Coughing is a reflex the body uses to expel unwanted material. People with brain diseases cough less, Bolser said. Or they have less ability to activate breathing muscles to create airflows that can eliminate material from the lungs.
These problems stem from the fact that brain diseases affect neurons that control coughing and respiratory muscles. An inability to protect the lungs and airways from food and drink raises the risk of a person getting pneumonia or choking.
“Sometimes the swallowing impairment, rather than the primary brain disease, actually leads to death,” Bolser wrote. “When swallowing is impaired, it is more likely that material will enter the lungs and trachea during eating or drinking. This is known as aspiration. Aspirated food or drink ‘seeds’ the lungs with material that is coated with pathogens from the mouth. These pathogens are not normally present in the lungs and can cause chronic inflammation and serious bouts of pneumonia.”
Bolser said aspiration pneumonia is costly. One hospital admission can be as high as $17,000, and the cost of treating the disease nationwide was $4.4 billion in 1997. The condition also affects half of long-term care residents.
“When members of our research team talk to their friends about airway protection and its consequences, everyone seems to have a story,” Bolser wrote. “Most center around an older relative who had a brain disorder and the difficulties this person had eating. Often their relative choked when eating or had to eat special thick foods. These are signs of impaired swallow, cough and aspiration.”
One strategy for decreasing the risk of aspiration pneumonia is to eat thick and solid foods, which are less likely to go into the airways during swallowing.

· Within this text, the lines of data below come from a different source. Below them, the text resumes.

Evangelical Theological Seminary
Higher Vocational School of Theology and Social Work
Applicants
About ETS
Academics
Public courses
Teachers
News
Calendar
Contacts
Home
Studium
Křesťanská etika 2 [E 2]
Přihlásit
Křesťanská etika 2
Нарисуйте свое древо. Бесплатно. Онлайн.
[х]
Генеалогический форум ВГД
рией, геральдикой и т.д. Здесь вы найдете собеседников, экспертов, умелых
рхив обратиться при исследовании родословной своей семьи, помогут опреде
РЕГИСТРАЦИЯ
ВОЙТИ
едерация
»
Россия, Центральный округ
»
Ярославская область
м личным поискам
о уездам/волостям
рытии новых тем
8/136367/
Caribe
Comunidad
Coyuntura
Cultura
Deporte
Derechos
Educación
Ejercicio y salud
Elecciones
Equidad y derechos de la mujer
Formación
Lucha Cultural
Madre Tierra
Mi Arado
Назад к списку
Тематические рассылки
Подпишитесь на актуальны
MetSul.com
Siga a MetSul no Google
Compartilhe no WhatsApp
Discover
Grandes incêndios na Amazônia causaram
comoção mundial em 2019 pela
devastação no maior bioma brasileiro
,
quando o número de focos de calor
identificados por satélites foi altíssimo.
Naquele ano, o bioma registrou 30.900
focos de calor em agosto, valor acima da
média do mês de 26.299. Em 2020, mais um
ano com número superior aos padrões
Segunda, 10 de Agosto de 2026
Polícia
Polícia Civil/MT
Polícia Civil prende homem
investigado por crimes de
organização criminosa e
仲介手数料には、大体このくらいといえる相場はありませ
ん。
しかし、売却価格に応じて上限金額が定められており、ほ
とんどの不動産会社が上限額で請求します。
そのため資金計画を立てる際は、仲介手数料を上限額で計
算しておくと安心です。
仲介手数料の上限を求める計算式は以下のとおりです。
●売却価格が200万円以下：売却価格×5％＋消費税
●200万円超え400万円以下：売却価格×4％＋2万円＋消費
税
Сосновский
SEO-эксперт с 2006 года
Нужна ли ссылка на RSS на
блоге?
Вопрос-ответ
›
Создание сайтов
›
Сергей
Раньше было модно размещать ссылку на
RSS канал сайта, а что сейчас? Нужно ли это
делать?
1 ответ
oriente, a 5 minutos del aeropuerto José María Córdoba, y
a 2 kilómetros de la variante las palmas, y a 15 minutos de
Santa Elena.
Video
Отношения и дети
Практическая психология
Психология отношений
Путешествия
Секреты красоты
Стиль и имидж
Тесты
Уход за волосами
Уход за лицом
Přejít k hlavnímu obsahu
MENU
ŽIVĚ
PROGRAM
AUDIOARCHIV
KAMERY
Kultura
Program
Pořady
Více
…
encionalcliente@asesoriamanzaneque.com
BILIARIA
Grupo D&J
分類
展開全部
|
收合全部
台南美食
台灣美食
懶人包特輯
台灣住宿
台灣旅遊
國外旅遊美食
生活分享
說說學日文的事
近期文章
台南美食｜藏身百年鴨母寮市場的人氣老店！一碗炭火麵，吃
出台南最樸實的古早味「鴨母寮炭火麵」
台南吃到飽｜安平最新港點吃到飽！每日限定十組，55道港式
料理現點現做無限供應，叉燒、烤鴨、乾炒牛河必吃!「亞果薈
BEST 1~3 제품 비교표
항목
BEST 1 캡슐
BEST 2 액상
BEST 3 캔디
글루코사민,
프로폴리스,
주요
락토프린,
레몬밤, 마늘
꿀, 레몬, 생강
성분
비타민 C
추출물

There are no drugs to improve swallowing. Some companies have built devices that electrically stimulate the neck to help in swallowing. But Bolser wrote that there is a debate about the long-term benefit of the devices, and no evidence that they strengthen coughing.
A group in Japan reported that a combination of menthol and capsaicin, which is present in red peppers, showed promise in helping elderly people with serious swallowing problems and reducing the risk of aspiration pneumonia.
“In short, while there are some promising approaches, there are no widely accepted therapies for restoring weakened swallow and cough in patients at significant risk of aspiration,” Bolser wrote. “Continued research on the fundamental neurological mechanisms of coughing and swallowing will provide a foundation for new therapies to reduce the occurrence and severity of aspiration pneumonia.”